I cannot say enough good things about the Sig Sauer Elite Performance line of ammunition. I never thought I would see the day Sig was in the ammo business, but they seem to be doing it very well. The velocity and standard deviation numbers on this ammo are staggering. It has 1,220 fps average velocity, which is screaming for 180 grains of lead, and 8 fps second standard deviation that has a huge influence on accuracy. The thing I like absolutely best, they make an FMJ and a JHP with identical ballistics. Anything that saves a couple of bucks on training ammo is a win with me, especially in the world of large pistol primer brass. Sig is obviously an up-and-comer in the ammo world, and I am expecting good things from them. I will be leaning on Sig ammunition for testing in the future, and I bet they perform just as well in other calibers.

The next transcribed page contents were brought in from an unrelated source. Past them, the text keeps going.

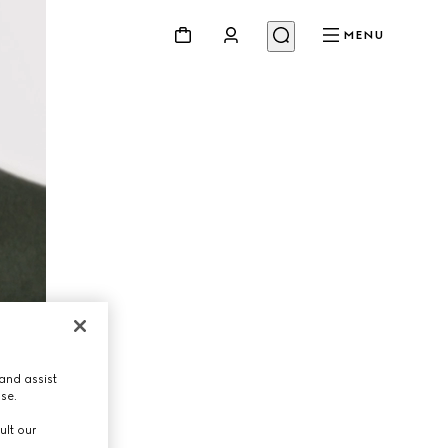
MENU
and assist
use.
ult our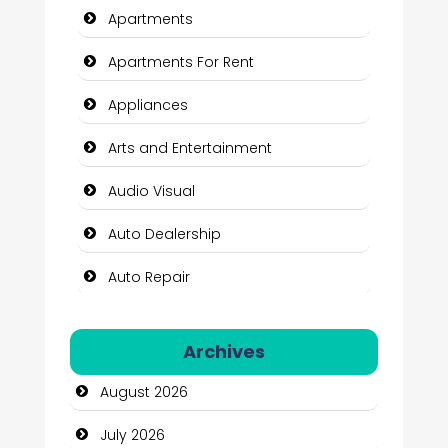
Apartments
Apartments For Rent
Appliances
Arts and Entertainment
Audio Visual
Auto Dealership
Auto Repair
Automation Company
Archives
Automotive Services
August 2026
Bail bonds service
July 2026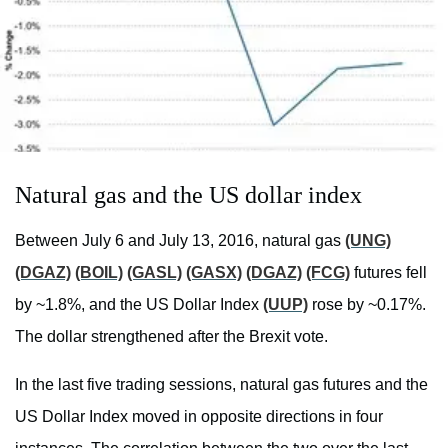
Natural gas and the US dollar index
Between July 6 and July 13, 2016, natural gas
(UNG)
(DGAZ)
(BOIL)
(GASL)
(GASX)
(DGAZ)
(FCG)
futures fell
by ~1.8%, and the US Dollar Index
(UUP)
rose by ~0.17%.
The dollar strengthened after the Brexit vote.
In the last five trading sessions, natural gas futures and the
US Dollar Index moved in opposite directions in four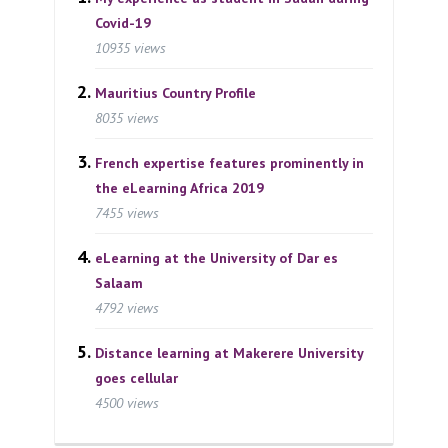
Covid-19
10935 views
Mauritius Country Profile
8035 views
French expertise features prominently in
the eLearning Africa 2019
7455 views
eLearning at the University of Dar es
Salaam
4792 views
Distance learning at Makerere University
goes cellular
4500 views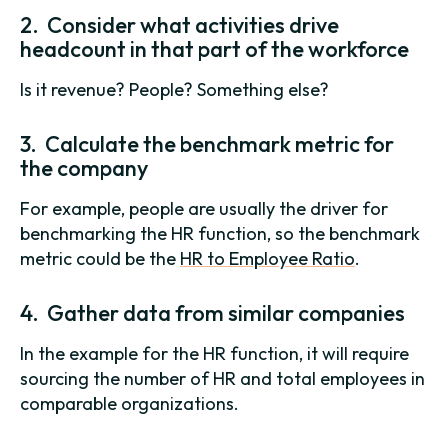
2. Consider what activities drive
headcount in that part of the workforce
Is it revenue? People? Something else?
3. Calculate the benchmark metric for
the company
For example, people are usually the driver for
benchmarking the HR function, so the benchmark
metric could be the
HR to Employee Ratio
.
4. Gather data from similar companies
In the example for the HR function, it will require
sourcing the number of HR and total employees in
comparable organizations.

Overall, the Colt Delta Elite was a joy to review. If you are in the market for a 10mm, this is an excellent choice. I spent most of last summer in Okinawa working with the Marines, who happened to be issued Colt 1911s in .45 ACP. Like those guns, this one would be a formidable sidearm. This is the gun that stormed both Omaha beach and Tarawa, defended the 38th Parallel and ran recon in Vietnam. Still in use by military units and elite SWAT teams today, but available in the best auto caliber ever dreamed of for a pistol, the Colt Delta Elite is a real winner.